What the exercise asks:
Keep every word of the listing and reproduce it exactly, but set aside any image found there.

Data section:
* * * * * * *

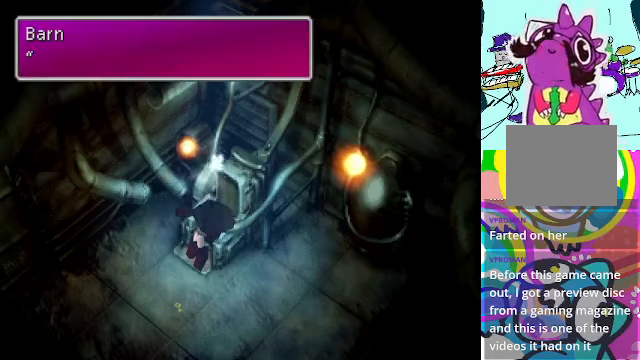
{"buttons": [], "left_stick": "center", "events": []}
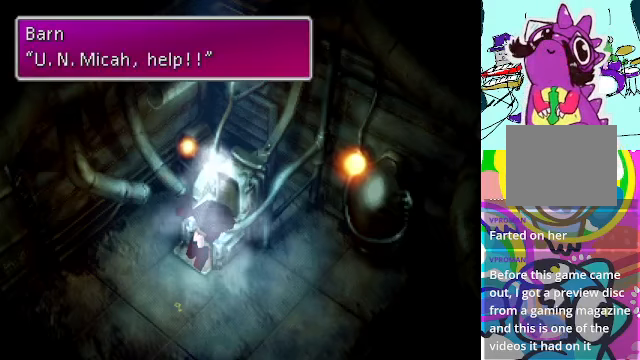
{"buttons": ["B"], "left_stick": "center", "events": [[400, "B", "down"]]}
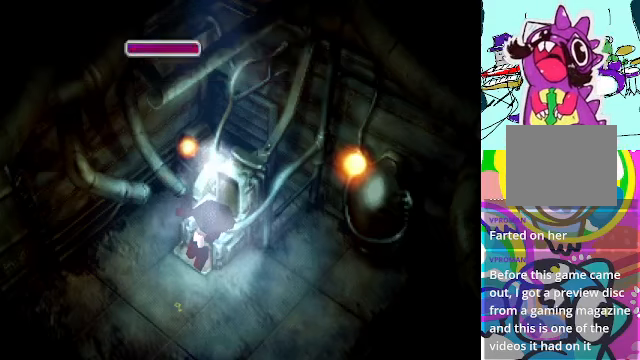
{"buttons": [], "left_stick": "center", "events": [[34, "B", "up"]]}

* * * * * * *

Answer:
{"buttons": [], "left_stick": "center", "events": []}
{"buttons": ["B"], "left_stick": "center", "events": [[400, "B", "down"]]}
{"buttons": [], "left_stick": "center", "events": [[34, "B", "up"]]}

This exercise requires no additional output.